Los otros reyes lo miraron con interés.

—¿De qué hablas? —preguntó la Reina Ilvana de Hilia, recostándose en su trono con aire indiferente.

—De la supuesta Santa —respondió Eldric—. La iglesia la presenta como la elegida de Vered, pero mis informantes dicen que está encerrada como una prisionera.

Hubo un murmullo entre los reyes.

—¿Y por qué deberíamos preocuparnos por una fanática más? —gruñó el Rey Dorian de Vilat.

—Porque no parece ser una fanática —replicó Eldric, sus ojos centelleando—. Parece ser… diferente.

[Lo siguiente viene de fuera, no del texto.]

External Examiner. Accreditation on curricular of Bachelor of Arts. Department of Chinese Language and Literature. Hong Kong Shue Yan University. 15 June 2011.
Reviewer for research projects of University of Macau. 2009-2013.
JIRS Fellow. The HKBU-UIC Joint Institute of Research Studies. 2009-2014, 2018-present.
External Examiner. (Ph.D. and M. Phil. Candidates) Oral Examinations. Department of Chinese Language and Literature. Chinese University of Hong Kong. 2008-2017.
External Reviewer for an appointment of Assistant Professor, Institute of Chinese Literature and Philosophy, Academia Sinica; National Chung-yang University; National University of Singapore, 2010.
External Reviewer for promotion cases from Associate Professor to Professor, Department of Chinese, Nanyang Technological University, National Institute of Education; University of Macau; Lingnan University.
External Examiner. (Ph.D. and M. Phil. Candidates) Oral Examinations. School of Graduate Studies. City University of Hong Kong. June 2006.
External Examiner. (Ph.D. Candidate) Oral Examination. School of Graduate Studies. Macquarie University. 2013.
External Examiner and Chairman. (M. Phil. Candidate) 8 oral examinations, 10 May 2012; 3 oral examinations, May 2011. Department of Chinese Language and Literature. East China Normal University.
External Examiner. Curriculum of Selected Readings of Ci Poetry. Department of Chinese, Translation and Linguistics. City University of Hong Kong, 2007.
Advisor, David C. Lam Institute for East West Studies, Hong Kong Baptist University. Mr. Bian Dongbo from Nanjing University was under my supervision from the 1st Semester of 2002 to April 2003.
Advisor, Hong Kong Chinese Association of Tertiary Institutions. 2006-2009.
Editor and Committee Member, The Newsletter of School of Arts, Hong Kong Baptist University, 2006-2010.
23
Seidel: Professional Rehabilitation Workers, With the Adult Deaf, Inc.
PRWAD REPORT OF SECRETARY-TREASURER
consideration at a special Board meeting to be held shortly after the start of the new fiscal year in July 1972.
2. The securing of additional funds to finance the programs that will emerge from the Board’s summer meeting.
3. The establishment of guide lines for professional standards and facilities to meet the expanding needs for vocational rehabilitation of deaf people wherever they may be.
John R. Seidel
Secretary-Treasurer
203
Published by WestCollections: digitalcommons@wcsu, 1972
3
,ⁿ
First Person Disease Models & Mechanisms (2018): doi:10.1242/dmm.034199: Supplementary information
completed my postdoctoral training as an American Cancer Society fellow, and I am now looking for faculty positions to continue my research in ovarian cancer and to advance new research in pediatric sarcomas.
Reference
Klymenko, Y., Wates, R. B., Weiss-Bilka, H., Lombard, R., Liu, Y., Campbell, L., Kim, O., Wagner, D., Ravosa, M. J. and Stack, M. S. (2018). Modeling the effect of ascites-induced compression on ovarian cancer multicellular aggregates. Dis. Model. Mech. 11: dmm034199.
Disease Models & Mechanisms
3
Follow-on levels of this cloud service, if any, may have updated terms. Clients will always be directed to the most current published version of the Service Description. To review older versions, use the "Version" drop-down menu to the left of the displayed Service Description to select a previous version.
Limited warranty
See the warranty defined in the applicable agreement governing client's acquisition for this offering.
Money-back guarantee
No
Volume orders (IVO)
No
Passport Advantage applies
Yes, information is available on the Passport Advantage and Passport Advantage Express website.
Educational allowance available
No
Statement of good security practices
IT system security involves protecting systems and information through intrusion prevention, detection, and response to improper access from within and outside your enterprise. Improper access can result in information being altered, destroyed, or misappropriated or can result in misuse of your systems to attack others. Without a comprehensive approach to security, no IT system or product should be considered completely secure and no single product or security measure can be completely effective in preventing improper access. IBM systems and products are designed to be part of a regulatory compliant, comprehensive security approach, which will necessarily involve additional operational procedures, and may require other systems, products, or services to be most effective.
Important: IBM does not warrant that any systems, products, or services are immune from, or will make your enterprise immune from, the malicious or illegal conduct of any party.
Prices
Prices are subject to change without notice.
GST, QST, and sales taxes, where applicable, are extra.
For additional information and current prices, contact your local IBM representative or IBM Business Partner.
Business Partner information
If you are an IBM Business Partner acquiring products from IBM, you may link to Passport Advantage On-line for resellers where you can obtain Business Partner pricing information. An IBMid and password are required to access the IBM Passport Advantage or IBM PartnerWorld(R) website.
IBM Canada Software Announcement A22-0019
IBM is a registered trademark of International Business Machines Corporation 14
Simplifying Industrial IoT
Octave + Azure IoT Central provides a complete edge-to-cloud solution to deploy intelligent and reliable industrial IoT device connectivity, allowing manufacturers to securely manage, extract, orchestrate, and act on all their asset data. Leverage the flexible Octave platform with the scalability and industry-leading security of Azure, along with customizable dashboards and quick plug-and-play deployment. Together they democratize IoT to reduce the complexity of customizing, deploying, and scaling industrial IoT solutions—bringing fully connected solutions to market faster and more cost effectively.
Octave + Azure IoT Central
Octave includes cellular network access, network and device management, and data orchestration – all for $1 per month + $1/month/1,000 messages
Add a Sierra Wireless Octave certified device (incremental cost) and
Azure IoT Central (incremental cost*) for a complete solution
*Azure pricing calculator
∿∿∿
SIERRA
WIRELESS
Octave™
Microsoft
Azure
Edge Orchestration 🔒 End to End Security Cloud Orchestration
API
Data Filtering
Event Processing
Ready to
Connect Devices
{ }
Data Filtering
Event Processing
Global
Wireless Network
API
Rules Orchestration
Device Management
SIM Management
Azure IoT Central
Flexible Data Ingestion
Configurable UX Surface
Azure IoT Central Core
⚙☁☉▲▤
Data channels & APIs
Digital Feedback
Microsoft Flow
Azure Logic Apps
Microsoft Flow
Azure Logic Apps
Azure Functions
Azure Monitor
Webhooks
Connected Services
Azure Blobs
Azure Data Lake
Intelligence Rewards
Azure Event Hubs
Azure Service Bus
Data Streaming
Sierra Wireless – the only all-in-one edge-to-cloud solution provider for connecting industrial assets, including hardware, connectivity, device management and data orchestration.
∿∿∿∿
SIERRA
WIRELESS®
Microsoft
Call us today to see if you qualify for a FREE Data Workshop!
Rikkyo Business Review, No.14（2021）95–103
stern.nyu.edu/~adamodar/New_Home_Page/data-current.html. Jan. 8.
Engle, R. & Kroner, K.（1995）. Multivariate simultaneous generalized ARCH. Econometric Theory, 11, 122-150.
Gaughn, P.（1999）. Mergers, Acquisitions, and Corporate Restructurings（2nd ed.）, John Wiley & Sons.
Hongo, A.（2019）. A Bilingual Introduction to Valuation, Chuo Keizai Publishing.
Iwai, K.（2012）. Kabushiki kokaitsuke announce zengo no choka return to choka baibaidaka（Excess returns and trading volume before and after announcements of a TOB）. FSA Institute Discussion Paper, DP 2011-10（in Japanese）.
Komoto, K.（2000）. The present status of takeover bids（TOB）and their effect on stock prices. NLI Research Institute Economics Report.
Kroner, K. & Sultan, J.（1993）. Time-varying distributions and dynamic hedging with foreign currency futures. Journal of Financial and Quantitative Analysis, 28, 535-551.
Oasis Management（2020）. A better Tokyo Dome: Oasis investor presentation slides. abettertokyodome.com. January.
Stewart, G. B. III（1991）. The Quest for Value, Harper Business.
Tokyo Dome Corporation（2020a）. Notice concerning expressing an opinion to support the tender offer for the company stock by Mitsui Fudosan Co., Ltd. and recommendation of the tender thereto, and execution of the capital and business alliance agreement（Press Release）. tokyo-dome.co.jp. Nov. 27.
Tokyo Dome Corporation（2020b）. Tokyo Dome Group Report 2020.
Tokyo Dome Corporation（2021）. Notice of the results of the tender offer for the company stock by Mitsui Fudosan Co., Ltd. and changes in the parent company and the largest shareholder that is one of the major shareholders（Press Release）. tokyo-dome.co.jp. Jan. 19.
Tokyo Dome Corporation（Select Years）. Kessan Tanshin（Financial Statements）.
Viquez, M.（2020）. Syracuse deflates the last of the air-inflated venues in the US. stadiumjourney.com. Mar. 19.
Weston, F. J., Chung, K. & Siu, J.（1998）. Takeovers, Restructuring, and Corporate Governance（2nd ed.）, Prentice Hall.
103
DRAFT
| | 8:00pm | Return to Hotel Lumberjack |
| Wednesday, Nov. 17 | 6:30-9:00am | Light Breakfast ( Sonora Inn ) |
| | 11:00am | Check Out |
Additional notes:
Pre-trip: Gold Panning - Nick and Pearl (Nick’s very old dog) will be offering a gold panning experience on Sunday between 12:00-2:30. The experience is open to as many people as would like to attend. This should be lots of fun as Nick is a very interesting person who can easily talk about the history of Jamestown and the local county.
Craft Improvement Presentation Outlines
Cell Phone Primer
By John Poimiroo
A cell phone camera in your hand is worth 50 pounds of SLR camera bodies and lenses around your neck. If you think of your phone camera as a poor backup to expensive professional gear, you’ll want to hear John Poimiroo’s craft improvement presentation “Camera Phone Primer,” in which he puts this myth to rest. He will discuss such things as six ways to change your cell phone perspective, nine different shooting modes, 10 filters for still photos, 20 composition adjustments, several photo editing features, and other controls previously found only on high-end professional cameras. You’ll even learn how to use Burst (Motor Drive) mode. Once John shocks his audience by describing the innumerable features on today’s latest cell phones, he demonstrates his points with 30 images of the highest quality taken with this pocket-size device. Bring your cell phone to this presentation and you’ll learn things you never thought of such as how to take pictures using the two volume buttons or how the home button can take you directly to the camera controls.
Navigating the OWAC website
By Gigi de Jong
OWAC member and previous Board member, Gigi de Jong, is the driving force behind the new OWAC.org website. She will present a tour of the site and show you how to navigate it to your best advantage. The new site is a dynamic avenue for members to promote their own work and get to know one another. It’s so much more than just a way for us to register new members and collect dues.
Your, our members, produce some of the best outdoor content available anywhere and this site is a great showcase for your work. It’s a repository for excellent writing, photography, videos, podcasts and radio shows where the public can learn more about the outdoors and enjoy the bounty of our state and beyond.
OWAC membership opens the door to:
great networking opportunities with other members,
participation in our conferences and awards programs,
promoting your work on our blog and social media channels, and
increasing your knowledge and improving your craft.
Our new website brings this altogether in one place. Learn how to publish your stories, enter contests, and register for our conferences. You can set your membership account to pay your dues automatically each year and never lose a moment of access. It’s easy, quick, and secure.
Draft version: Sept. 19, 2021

El Rey Kael de Setia, el más joven del consejo, frunció el ceño.

—¿Quieres investigarla?

Eldric asintió.

—Voy a viajar al Imperio. Quiero verla con mis propios ojos.

El silencio cayó sobre la sala. Ningún rey se arriesgaba a ir al Imperio sin una razón de peso.

—Espero que sepas lo que estás haciendo, Eldric —advirtió Ilvana.

—Lo sé —susurró él.

Porque en su corazón, sentía que este viaje cambiaría el destino de los Siete Reinos… y el de la Santa misma.

36

Merss se levantó con dificultad, un dolor profundo recorriendo cada fibra de su cuerpo. Algo estaba mal.

Se giró hacia el espejo y se quedó helada.

Las marcas de los azotes de la noche anterior seguían ahí. Normalmente, su divinidad sanaba las heridas con rapidez, pero esta vez no había ocurrido. Sus brazos, piernas y espalda seguían cubiertos de moretones y laceraciones.

—¿Por qué…? —susurró, tocando su piel con incredulidad.

Era imposible. Ni siquiera las peores torturas del pasado habían dejado rastros tan duraderos.

Entonces, su don despertó.

Una imagen fugaz cruzó su mente: un hombre de cabellos dorados, alto y de porte noble, extendiéndole la mano.

—¿Hoy…? —su voz tembló—. ¿Hoy vendrá el representante de los Siete Reinos?

El latido acelerado en su pecho le dio la respuesta.

No podía permitirse estar en este estado cuando lo viera. Si este hombre era el mismo de su visión, entonces Vered le estaba marcando el camino. Tenía que verse fuerte, impecable, aunque por dentro estuviera destrozada.

Se movió con la mayor rapidez que su cuerpo le permitió. Abrió el enorme armario de su habitación, el único objeto verdaderamente lujoso en ese espacio miserable. Estaba repleto de vestidos finos, zapatos y joyas. Todo para aparentar que la cuidaban, para engañar a los nobles y visitantes que preguntaban por ella.

Tomó un vendaje limpio y comenzó a cubrirse cuidadosamente: torso, brazos, piernas, espalda. Cada movimiento le arrancaba un quejido, pero se obligó a continuar.

Eligió el vestido más largo y recatado que pudo encontrar, uno que cubría su cuerpo por completo. Sus dedos temblaban al abrocharlo, pero cuando terminó, dejó escapar un suspiro.

Luego, se puso unas botas blancas de tacón alto, elegantes pero cómodas. Cepilló su cabello con paciencia, domando los nudos con cada pasada. Finalmente, tomó un listón dorado y lo ató alrededor de su cabello, dejándolo caer en una cola baja.

Se miró al espejo.

A pesar del dolor, de las heridas ocultas bajo la tela, sonrió con todo su corazón.

—Soy fuerte. Y mi dios Vered siempre está conmigo.

Con esa convicción, salió de la habitación.

Debía encontrar al Papa. Como cada mañana, él le asignaría sus deberes del día. Quizá la enviara a limpiar los templos, a servir en los banquetes o, peor aún, la entregaría a algún cardenal para que la "disciplinara".